Sylas stared at her and pretended to be angry, asking, "Were you mischievous when you were young too?"
Xerath rested her head on her arm and laughed while shaking her head. She had just wanted to play a little prank on Sylas, it was just a sudden whim. "I used to be serious and boring."
"I can’t tell."
Xerath smiled and looked away, taking back her pen to write while refusing to answer any more of Sylas’s questions. In her mind she thought, "Yes, I never expected that one day I would become this kind of person, all because of you."
But when Sylas stubbornly wrote, she let the pen move on its own and had a lot of fun playing around with it.

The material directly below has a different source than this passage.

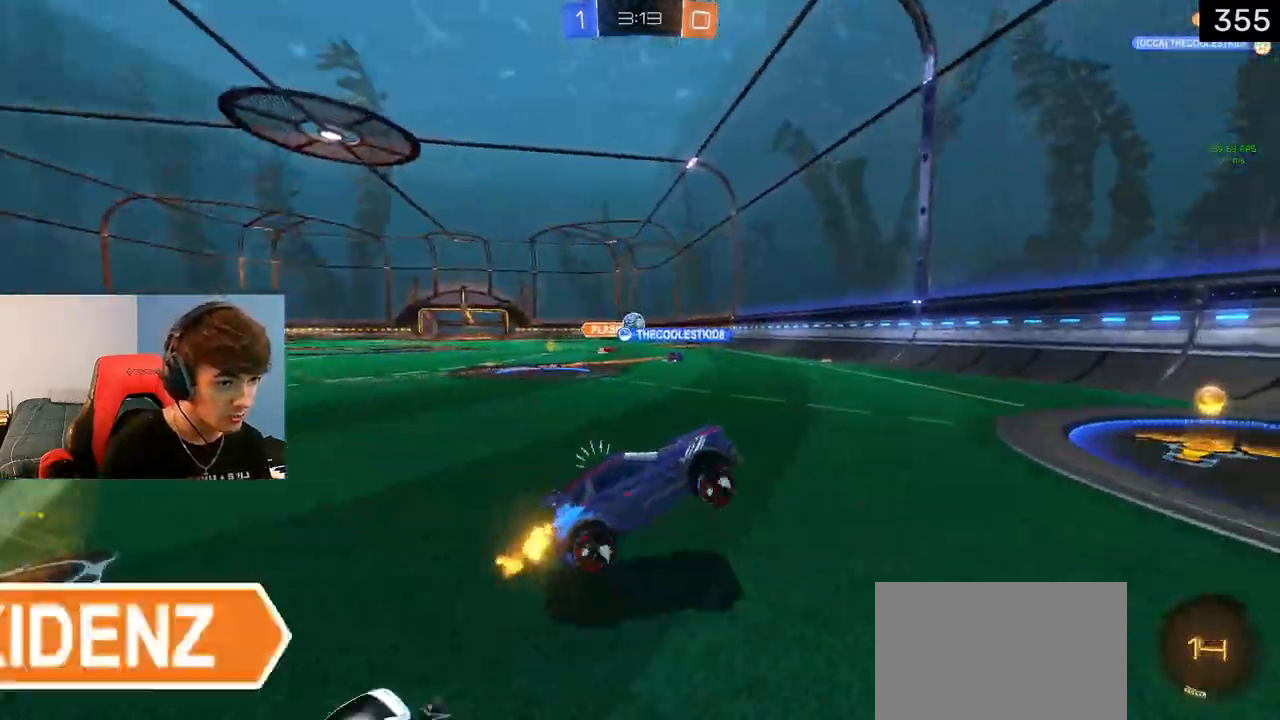
{"buttons": ["R2"], "left_stick": "left", "right_stick": "center", "events": []}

With the combined effort of four people, the book was copied quickly and completely finished the next morning. The proofreading was completed in the afternoon. Sylas felt a sense of loss because this school-life-like experience was one hundred percent over now.
The seventeen-year-old archmage was really, really… charming. Many times, she resisted the urge to lower her head and kiss those thin lips, all in order to maintain their fragile relationship.
On the way back, they didn’t encounter any troubles. They stayed outside, camping in the Rorolin fields and by the Titis Lake. Xerath repeatedly assured Sylas that she would wake her up before she could go to sleep. And she herself woke up in the middle of the night, persuading Xerath to sleep in the car with half coaxing and half forcing.
Xerath, wrapped in a blanket, leaned out of the open car window to look at her. Sylas couldn’t help but misunderstand: In that novel about a student-teacher romance, when Karlos and Ilyas eloped in the end, Ilyas also leaned out of the carriage window, trying to delay bedtime as much as possible, just to spend more time with Karlos.
"You go to sleep." She tried to maintain a serious expression, but in her heart, she had already walked over to kiss this mischievous archmage, coaxing her to lie down obediently.
If this were allowed, how happy it would make one feel…
The number of cars they encountered on the road increased, and the road went downhill all the way. Sylas felt uncomfortable, and Xerath considerately asked, "What’s wrong?"
"I feel a bit… dizzy."
Xerath laughed and said, "You’re only feeling dizzy now?" She opened a car window slightly and patted the cushion beside her, "Getting carsick is normal, especially when you’ve been seeing everything upside down along the way. Come sit here with me."